┏━━

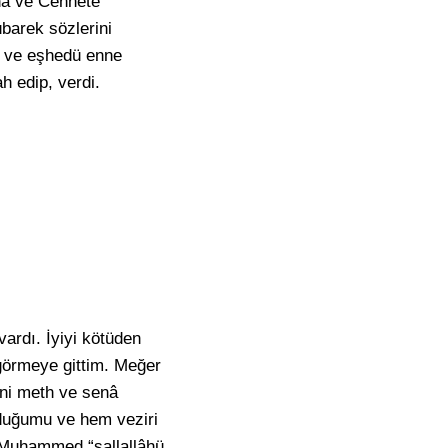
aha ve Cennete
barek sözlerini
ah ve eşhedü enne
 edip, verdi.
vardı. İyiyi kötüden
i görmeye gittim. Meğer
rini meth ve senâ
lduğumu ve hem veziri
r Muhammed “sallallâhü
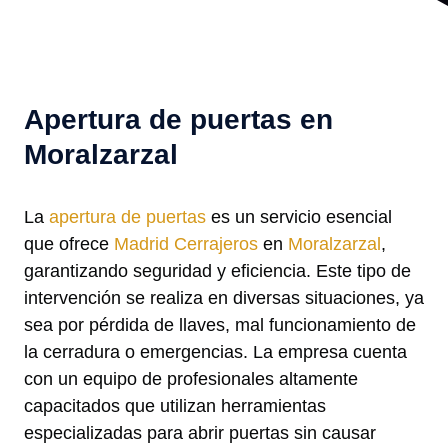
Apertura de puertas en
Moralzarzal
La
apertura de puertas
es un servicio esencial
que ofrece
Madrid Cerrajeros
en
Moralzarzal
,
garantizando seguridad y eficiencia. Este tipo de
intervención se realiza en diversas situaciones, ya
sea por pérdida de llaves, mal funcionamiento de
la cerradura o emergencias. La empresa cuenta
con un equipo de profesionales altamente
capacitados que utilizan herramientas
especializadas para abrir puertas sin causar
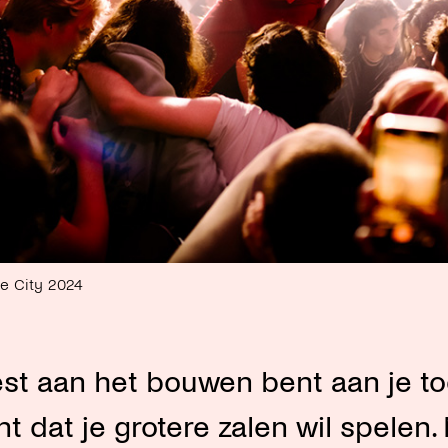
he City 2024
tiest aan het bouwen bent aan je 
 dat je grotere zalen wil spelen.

┗━━
┏━━

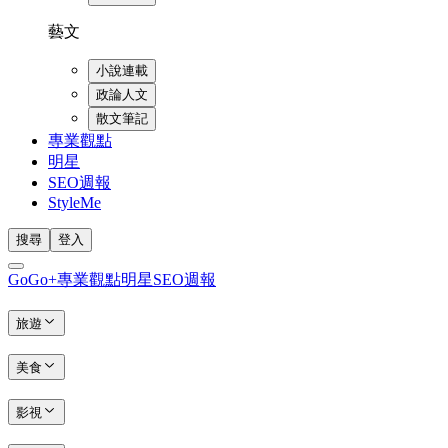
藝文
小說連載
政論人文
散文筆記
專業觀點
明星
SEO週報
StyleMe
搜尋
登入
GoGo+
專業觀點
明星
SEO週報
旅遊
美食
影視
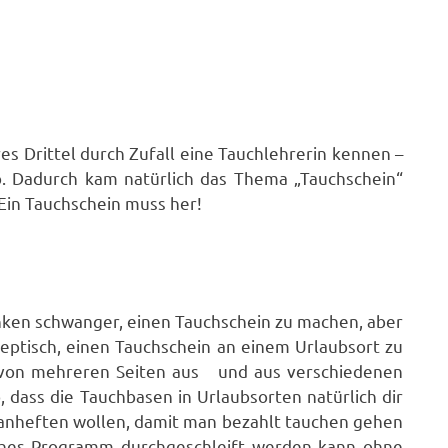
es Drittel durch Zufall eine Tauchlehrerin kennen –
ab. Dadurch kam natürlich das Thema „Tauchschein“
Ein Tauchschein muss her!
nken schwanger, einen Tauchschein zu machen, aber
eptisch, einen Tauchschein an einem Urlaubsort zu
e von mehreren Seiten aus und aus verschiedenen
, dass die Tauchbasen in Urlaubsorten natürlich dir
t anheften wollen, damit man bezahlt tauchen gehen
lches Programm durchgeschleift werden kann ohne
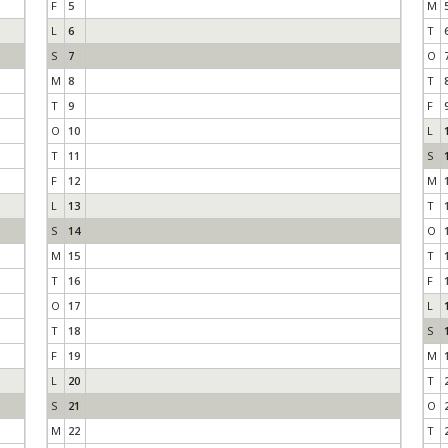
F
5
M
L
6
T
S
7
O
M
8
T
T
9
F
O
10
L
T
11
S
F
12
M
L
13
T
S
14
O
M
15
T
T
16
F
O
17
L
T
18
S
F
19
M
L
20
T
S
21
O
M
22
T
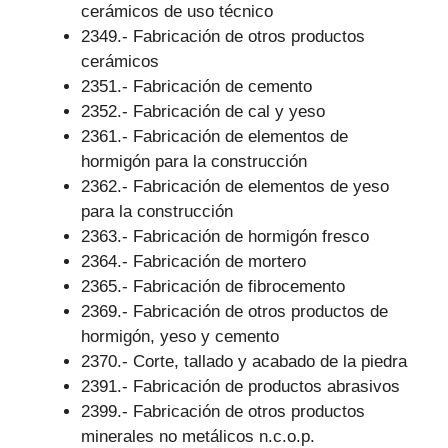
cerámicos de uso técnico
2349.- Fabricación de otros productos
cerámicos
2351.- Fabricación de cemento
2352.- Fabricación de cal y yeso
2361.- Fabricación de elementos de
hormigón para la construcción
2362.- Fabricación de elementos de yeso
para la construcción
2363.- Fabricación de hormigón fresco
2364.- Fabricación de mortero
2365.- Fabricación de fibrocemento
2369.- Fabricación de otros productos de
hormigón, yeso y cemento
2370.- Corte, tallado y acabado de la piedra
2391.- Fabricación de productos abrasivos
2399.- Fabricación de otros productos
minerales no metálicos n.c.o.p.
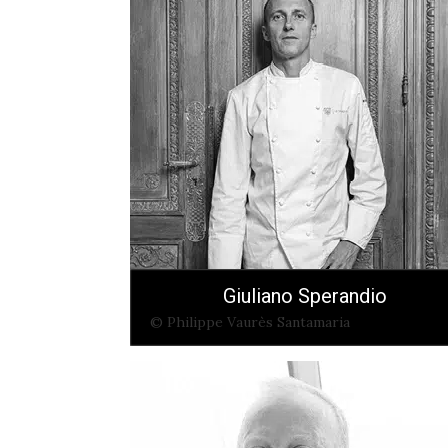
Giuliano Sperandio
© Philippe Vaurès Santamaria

┗━━

Once the line with "edip, verdi." is found above, print it and every line after it through the line with "dat je grotere zalen wil spelen.", exactly. Pictures stay out.

 edip, verdi.
vardı. İyiyi kötüden
i görmeye gittim. Meğer
rini meth ve senâ
lduğumu ve hem veziri
r Muhammed “sallallâhü
Apertura de puertas en
Moralzarzal
La
apertura de puertas
es un servicio esencial
que ofrece
Madrid Cerrajeros
en
Moralzarzal
,
garantizando seguridad y eficiencia. Este tipo de
intervención se realiza en diversas situaciones, ya
sea por pérdida de llaves, mal funcionamiento de
la cerradura o emergencias. La empresa cuenta
con un equipo de profesionales altamente
capacitados que utilizan herramientas
especializadas para abrir puertas sin causar
he City 2024
tiest aan het bouwen bent aan je 
 dat je grotere zalen wil spelen.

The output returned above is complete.